◆ **Task to complete**
How many lines in the records below hold the word "Right"? Answer with the number alone.

◆ **Given entries**
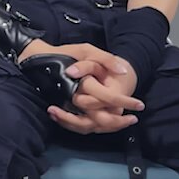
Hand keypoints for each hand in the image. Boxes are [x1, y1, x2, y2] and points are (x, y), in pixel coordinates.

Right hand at [19, 41, 140, 133]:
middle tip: (133, 119)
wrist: (39, 59)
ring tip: (122, 123)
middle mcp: (75, 98)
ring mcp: (68, 106)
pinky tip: (105, 124)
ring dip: (107, 127)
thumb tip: (123, 71)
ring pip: (89, 126)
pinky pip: (79, 125)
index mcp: (83, 83)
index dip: (125, 101)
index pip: (108, 97)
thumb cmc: (65, 53)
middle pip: (99, 119)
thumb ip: (106, 59)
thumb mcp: (87, 50)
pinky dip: (94, 127)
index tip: (140, 105)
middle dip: (118, 122)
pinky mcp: (64, 109)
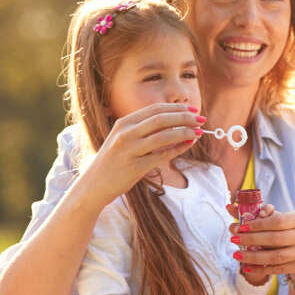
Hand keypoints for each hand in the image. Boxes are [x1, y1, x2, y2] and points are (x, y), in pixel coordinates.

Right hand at [87, 101, 202, 199]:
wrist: (93, 185)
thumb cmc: (113, 161)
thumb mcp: (123, 138)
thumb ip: (143, 129)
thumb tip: (175, 121)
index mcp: (123, 123)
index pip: (155, 109)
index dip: (177, 109)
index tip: (194, 111)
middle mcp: (125, 134)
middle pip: (161, 119)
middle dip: (185, 118)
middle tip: (202, 121)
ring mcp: (129, 150)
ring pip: (164, 136)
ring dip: (185, 133)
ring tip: (199, 133)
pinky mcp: (135, 167)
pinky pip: (162, 156)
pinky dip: (178, 149)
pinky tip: (188, 146)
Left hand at [230, 208, 294, 284]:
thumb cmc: (287, 229)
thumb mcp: (279, 218)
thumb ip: (259, 213)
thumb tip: (232, 208)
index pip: (277, 221)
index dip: (258, 225)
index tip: (240, 227)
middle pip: (275, 239)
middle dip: (251, 240)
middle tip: (234, 239)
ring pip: (275, 257)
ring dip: (253, 257)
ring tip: (236, 255)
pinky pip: (276, 269)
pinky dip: (259, 269)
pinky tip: (246, 267)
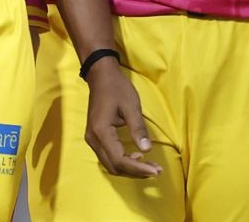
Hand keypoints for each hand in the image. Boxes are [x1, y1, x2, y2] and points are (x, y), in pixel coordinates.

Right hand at [83, 58, 161, 177]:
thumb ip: (138, 128)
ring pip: (110, 164)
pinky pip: (108, 157)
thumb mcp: (131, 106)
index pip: (120, 159)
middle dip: (136, 172)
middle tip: (156, 170)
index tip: (156, 171)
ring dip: (130, 168)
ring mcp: (92, 140)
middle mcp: (93, 140)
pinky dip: (123, 162)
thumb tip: (147, 150)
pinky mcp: (95, 138)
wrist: (101, 76)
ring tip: (149, 166)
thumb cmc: (117, 88)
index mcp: (101, 132)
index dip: (138, 168)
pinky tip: (136, 157)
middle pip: (114, 166)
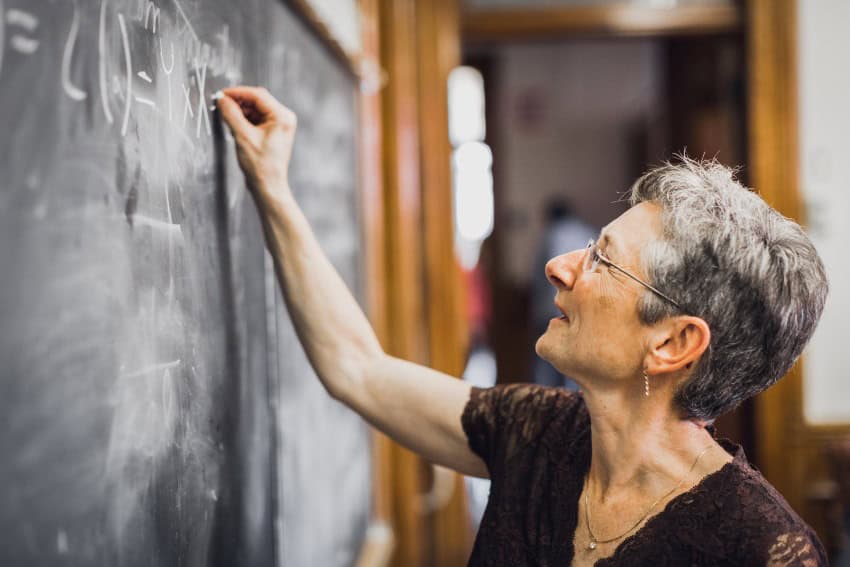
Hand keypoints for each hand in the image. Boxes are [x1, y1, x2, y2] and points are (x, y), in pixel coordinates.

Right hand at [216, 86, 296, 205]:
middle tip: (221, 104)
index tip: (221, 95)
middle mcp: (283, 119)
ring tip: (226, 116)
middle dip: (238, 102)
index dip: (237, 93)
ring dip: (240, 111)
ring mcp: (279, 125)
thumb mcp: (242, 136)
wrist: (268, 186)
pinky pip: (256, 119)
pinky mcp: (272, 132)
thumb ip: (231, 114)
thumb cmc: (262, 166)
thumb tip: (222, 100)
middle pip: (257, 101)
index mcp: (282, 117)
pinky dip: (244, 119)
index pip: (257, 95)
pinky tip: (234, 124)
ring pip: (255, 109)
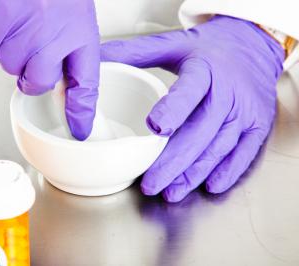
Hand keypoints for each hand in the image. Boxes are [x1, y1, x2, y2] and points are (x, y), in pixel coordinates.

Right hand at [0, 0, 99, 139]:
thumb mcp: (74, 16)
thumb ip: (73, 57)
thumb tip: (68, 100)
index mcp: (77, 31)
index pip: (85, 84)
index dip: (81, 113)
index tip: (80, 131)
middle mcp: (49, 35)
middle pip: (36, 81)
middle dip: (33, 68)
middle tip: (33, 37)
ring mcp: (14, 31)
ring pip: (8, 67)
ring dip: (9, 49)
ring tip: (16, 18)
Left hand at [101, 15, 283, 201]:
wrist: (252, 45)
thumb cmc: (207, 49)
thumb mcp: (172, 43)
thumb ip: (135, 52)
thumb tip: (99, 58)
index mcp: (204, 69)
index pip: (189, 91)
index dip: (174, 110)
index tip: (155, 128)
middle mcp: (228, 91)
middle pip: (201, 131)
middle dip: (174, 162)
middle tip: (151, 183)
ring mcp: (246, 111)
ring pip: (218, 148)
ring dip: (194, 174)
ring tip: (171, 192)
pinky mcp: (258, 125)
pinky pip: (244, 153)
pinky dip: (227, 172)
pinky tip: (208, 185)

◆ **Answer section**
5